Don't get me wrong, If hating Microslop was an Olympic sport I'd be on the podium every 4 years, but Win 95, XP, and 7 were functional, usable and stable OS's. 8 got a lot of flak for it's horrible UI changes, but under the hood it was actually a big improvement to 7.
It's been steadily downhill since 7 though. Integration of spyware got it's foothold in 8 and now that we are at 11, you've got a completely spyware ridden OS, and then on top of that, basic things like context menus, audio drivers, screenshot tools, and connecting monitors to laptops is broken.

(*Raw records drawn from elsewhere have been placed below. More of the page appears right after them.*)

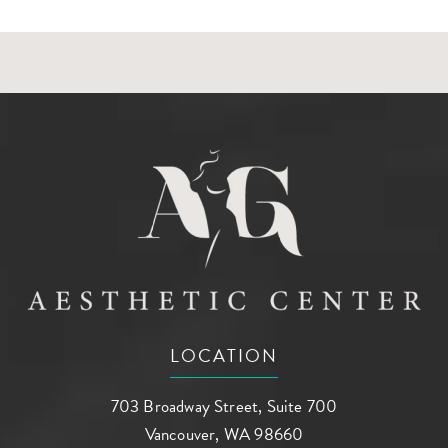
LOCATION
703 Broadway Street, Suite 700
Vancouver, WA 98660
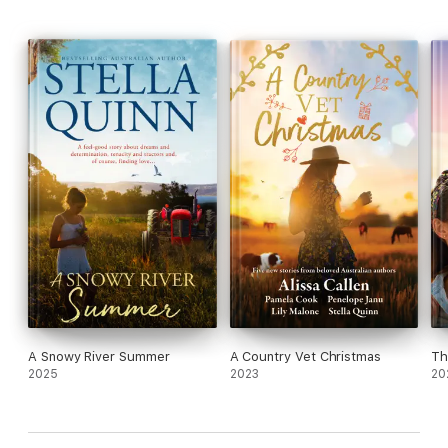
A Snowy River Summer
A Country Vet Christmas
Th
2025
2023
20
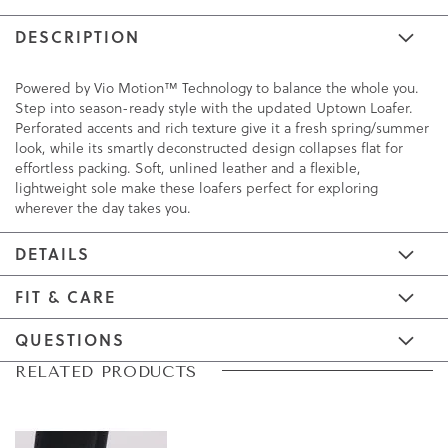
DESCRIPTION
Powered by Vio Motion™ Technology to balance the whole you.
Step into season-ready style with the updated Uptown Loafer.
Perforated accents and rich texture give it a fresh spring/summer
look, while its smartly deconstructed design collapses flat for
effortless packing. Soft, unlined leather and a flexible,
lightweight sole make these loafers perfect for exploring
wherever the day takes you.
DETAILS
FIT & CARE
QUESTIONS
Skip
Skip
RELATED PRODUCTS
to
to
the
the
end
beginning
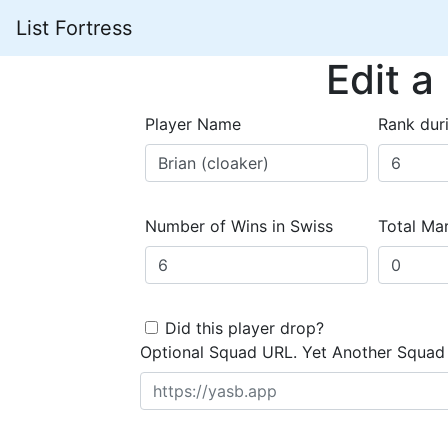
List Fortress
Edit a
Player Name
Rank dur
Number of Wins in Swiss
Total Mar
Did this player drop?
Optional Squad URL. Yet Another Squad 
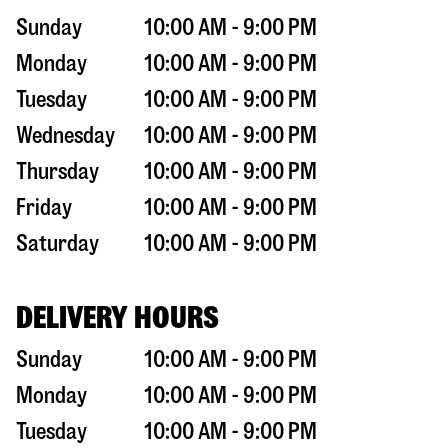
Sunday
10:00 AM - 9:00 PM
Monday
10:00 AM - 9:00 PM
Tuesday
10:00 AM - 9:00 PM
Wednesday
10:00 AM - 9:00 PM
Thursday
10:00 AM - 9:00 PM
Friday
10:00 AM - 9:00 PM
Saturday
10:00 AM - 9:00 PM
DELIVERY HOURS
Sunday
10:00 AM - 9:00 PM
Monday
10:00 AM - 9:00 PM
Tuesday
10:00 AM - 9:00 PM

Many of these issues were ironically the same issues that stopped me from running Ubuntu Dapper Drake when I first installed it. It's just an unacceptably bad product from Microsoft, and if businesses weren't vendor locked (specifically the business I work for) I'd never even look at it, much like I don't look at Lotus or Corel products.
8 and 8.1 were two full different releases as well. 8.1 was much better than 8.

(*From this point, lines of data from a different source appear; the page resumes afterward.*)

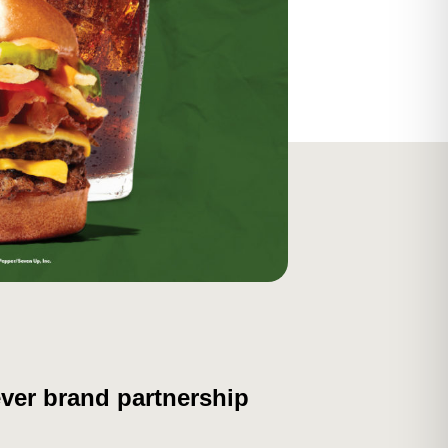
ever brand partnership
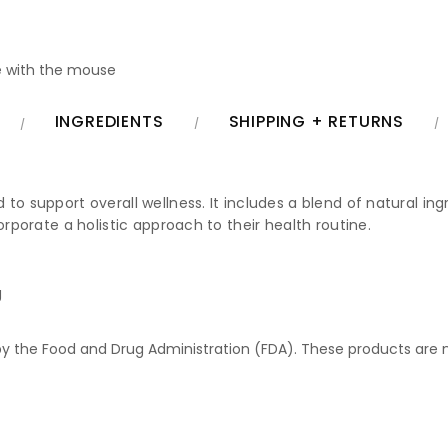
 with the mouse
INGREDIENTS
SHIPPING + RETURNS
o support overall wellness. It includes a blend of natural ingr
orporate a holistic approach to their health routine.
g
 the Food and Drug Administration (FDA). These products are no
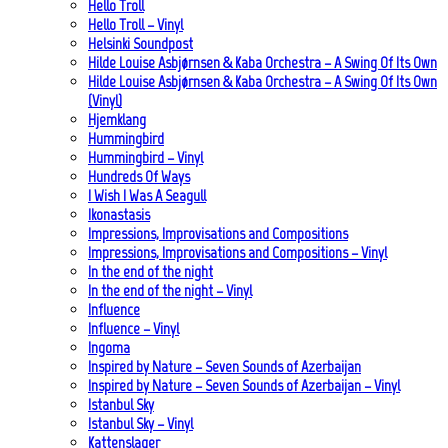
Hello Troll
Hello Troll – Vinyl
Helsinki Soundpost
Hilde Louise Asbjørnsen & Kaba Orchestra – A Swing Of Its Own
Hilde Louise Asbjørnsen & Kaba Orchestra – A Swing Of Its Own
(Vinyl)
Hjemklang
Hummingbird
Hummingbird – Vinyl
Hundreds Of Ways
I Wish I Was A Seagull
Ikonastasis
Impressions, Improvisations and Compositions
Impressions, Improvisations and Compositions – Vinyl
In the end of the night
In the end of the night – Vinyl
Influence
Influence – Vinyl
Ingoma
Inspired by Nature – Seven Sounds of Azerbaijan
Inspired by Nature – Seven Sounds of Azerbaijan – Vinyl
Istanbul Sky
Istanbul Sky – Vinyl
Kattenslager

The Kernel Version Numbers are a better hint at what is going on than the marketing releases.
Windows 2000 NT5, XP NT 5.1
Vista NT6, 7 NT6.1, 8 NT6.2, 8.1 NT6.3
> If hating Microslop was an Olympic sport I'd be on the podium every 4 years,
To be fair, I agree they are overdue for a truly awful release.
I mean, there was Windows Me and then 7 years later Windows Vista.

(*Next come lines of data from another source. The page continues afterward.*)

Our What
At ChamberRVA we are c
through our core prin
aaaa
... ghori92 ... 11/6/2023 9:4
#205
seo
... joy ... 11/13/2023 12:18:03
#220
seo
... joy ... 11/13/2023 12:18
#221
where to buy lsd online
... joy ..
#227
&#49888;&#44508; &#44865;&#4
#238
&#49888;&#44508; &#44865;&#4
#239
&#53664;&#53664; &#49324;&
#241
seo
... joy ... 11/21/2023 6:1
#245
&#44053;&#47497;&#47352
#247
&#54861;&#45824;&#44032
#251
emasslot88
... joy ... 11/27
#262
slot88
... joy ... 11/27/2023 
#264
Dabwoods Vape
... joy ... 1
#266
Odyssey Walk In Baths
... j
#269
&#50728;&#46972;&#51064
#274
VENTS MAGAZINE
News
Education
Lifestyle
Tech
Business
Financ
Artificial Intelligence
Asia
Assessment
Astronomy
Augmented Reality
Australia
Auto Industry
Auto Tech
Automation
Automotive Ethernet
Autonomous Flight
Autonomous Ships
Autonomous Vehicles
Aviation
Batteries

Those were truly Gold medal awful podium releases.
Even with Windows 11 I don't think we've hit that level in the cycle just yet.
Windows 7 was effectively just vista but enough time had passed that the required hardware to run it was easy to get a hold of.
The biggest problem with Vista is you had a lot of Windows XP computers running happily on 256 and 512MB of ram. That made updating to Vista REALLY painful to a lot of people.
I think people forget about how little resources 95, 98, and XP needed to run.
XP was also criticized for being a hog when it first came out. People viewed Windows 2000 as being the good windows right up until memory became more abundant. You couldn't run XP on a machine with 64MB of ram, but you could run windows ME and 98 on that same machine.